Message-ID: <20190423071953.GC25106@dhcp22.suse.cz>
References: <d38a095e-dc39-7e82-bb76-2c9247929f07@oracle.com>
MIME-Version: 1.0
Content-Type: text/plain; charset=us-ascii
Content-Disposition: inline
In-Reply-To: <d38a095e-dc39-7e82-bb76-2c9247929f07@oracle.com>
User-Agent: Mutt/1.10.1 (2018-07-13)
X-Bogosity: Ham, tests=bogofilter, spamicity=0.000000, version=1.2.4
Sender: owner-linux-mm@kvack.org
Precedence: bulk
X-Loop: owner-majordomo@kvack.org
List-ID: <linux-mm.kvack.org>

On Mon 22-04-19 21:07:28, Mike Kravetz wrote:
[...]
> However, consider the case of a 2 node system where:
> node 0 has 2GB memory
> node 1 has 4GB memory
> 
> Now, if one wants to allocate 4GB of huge pages they may be tempted to simply,
> "echo 2048 > nr_hugepages".  At first this will go well until node 0 is out
> of memory.  When this happens, alloc_pool_huge_page() will continue to be
> called.  Because of that for_each_node_mask_to_alloc() macro, it will likely
> attempt to first allocate a page from node 0.  It will call direct reclaim and
> compaction until it fails.  Then, it will successfully allocate from node 1.
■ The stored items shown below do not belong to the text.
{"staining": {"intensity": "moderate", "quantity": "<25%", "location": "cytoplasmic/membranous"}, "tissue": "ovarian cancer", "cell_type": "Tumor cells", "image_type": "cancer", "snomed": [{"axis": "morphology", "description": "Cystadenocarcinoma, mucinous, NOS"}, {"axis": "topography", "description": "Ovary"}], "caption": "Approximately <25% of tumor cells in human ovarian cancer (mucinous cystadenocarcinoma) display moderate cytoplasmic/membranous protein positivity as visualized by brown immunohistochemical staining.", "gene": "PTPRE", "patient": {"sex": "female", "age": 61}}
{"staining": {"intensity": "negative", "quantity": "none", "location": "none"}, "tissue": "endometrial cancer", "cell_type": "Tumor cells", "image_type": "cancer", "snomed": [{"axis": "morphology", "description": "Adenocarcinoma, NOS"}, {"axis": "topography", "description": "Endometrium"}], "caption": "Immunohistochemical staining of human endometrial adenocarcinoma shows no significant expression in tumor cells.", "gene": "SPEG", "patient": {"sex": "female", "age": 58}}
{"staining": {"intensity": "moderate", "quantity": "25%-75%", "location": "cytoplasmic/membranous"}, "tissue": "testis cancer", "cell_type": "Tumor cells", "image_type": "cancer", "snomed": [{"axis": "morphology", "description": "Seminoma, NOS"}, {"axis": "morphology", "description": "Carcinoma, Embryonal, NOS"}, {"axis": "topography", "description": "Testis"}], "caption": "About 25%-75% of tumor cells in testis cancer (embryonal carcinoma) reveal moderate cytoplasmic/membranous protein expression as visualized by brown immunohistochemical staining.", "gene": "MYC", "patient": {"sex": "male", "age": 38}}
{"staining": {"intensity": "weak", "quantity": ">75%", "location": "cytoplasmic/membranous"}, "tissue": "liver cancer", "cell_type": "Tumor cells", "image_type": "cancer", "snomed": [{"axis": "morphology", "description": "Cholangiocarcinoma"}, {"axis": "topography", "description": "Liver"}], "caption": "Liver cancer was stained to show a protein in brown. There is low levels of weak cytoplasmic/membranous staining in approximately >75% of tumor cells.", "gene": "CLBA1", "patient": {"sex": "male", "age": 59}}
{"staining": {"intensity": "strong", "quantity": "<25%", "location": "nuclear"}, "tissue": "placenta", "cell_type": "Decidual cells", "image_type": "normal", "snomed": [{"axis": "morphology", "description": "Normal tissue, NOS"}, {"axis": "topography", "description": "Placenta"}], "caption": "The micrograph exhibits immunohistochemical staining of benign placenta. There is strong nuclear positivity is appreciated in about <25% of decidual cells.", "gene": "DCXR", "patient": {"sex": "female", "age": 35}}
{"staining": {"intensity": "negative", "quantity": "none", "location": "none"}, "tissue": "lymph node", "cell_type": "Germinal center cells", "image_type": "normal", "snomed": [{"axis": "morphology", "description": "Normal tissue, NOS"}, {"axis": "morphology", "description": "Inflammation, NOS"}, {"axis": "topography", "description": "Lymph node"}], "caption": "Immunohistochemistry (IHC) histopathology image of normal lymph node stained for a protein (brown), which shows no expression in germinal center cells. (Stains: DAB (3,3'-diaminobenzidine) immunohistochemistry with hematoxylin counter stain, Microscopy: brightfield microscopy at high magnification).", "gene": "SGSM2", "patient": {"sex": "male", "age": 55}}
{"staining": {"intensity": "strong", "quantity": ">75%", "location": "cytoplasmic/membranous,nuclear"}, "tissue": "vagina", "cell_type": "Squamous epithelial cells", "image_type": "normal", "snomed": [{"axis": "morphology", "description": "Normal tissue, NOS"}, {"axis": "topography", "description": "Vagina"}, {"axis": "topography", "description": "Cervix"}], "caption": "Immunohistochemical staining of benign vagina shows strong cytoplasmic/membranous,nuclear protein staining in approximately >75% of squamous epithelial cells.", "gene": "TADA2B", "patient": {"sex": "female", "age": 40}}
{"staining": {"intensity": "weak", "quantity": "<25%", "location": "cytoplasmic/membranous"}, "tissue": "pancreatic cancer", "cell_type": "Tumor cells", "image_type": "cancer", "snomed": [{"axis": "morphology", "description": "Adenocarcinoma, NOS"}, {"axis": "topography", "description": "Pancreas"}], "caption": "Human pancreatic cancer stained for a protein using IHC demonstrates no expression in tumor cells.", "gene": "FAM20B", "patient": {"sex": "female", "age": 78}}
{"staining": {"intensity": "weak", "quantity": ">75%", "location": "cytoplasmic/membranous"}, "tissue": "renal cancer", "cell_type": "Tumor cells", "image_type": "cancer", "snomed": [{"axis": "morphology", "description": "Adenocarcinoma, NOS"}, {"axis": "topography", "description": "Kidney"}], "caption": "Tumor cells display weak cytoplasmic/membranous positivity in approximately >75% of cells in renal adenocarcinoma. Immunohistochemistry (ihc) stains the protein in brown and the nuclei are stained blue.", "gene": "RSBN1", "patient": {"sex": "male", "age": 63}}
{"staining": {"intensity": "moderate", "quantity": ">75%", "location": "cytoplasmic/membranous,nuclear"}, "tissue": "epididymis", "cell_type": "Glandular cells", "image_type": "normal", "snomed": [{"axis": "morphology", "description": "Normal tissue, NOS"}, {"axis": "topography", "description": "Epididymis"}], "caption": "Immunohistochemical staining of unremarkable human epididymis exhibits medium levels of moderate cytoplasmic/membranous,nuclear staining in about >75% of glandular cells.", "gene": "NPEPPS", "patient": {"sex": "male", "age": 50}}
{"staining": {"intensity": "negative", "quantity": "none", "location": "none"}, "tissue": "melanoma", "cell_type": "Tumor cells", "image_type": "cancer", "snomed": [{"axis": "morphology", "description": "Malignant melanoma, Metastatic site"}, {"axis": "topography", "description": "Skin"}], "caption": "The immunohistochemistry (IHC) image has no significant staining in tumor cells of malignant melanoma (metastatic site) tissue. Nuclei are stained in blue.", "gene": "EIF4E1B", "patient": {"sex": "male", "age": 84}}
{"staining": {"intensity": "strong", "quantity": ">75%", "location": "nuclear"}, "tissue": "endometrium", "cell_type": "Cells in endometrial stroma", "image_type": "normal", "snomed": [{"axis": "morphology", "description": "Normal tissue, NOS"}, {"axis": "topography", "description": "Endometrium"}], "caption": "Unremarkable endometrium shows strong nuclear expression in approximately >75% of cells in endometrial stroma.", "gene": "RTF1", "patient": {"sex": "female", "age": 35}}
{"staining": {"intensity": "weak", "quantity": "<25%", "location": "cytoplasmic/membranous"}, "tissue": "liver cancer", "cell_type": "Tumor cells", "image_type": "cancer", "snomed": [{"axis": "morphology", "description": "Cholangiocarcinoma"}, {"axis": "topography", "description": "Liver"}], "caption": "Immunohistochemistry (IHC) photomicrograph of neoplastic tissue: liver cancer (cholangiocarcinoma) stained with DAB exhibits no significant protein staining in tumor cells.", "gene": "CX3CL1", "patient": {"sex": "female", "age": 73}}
Yeah, the even distribution is quite a strong statement. We just try to
distribute somehow and it is likely to not work really great on system
with nodes that are different in size. I know it sucks but I've been
recommending to use the /sys/devices/system/node/node$N/hugepages/hugepages-2048kB/nr_hugepages
because that allows the define the actual policy much better. I guess we
want to be more specific about this in the documentation at least.

> In our distro kernel, I am thinking about making allocations try "less hard"
> on nodes where we start to see failures.  less hard == NORETRY/NORECLAIM.
> I was going to try something like this on an upstream kernel when I noticed
> that it seems like direct reclaim may never end/exit.  It 'may' exit, but I
> instrumented __alloc_pages_slowpath() and saw it take well over an hour
> before I 'tricked' it into exiting.
> 
> [ 5916.248341] hpage_slow_alloc: jiffies 5295742  tries 2   node 0 success
> [ 5916.249271]                   reclaim 5295741  compact 1

This is unexpected though. What does tries mean? Number of reclaim
attempts? If yes could you enable tracing to see what takes so long in
the reclaim path?

> This is where it stalled after "echo 4096 > nr_hugepages" on a little VM
> with 8GB total memory.
> 
> I have not started looking at the direct reclaim code to see exactly where
> we may be stuck, or trying really hard.  My question is, "Is this expected
> or should direct reclaim be somewhat bounded?"  With __alloc_pages_slowpath
> getting 'stuck' in direct reclaim, the documented behavior for huge page
> allocation is not going to happen.

Well, our "how hard to try for hugetlb pages" is quite arbitrary. We
used to rety as long as at least order worth of pages have been
reclaimed but that didn't make any sense since the lumpy reclaim was
gone. So the semantic has change to reclaim&compact as long as there is
some progress. From what I understad above it seems that you are not
thrashing and calling reclaim again and again but rather one reclaim
round takes ages.

That being said, I do not think __GFP_RETRY_MAYFAIL is wrong here. It
looks like there is something wrong in the reclaim going on.

-- 
Michal Hocko
SUSE Labs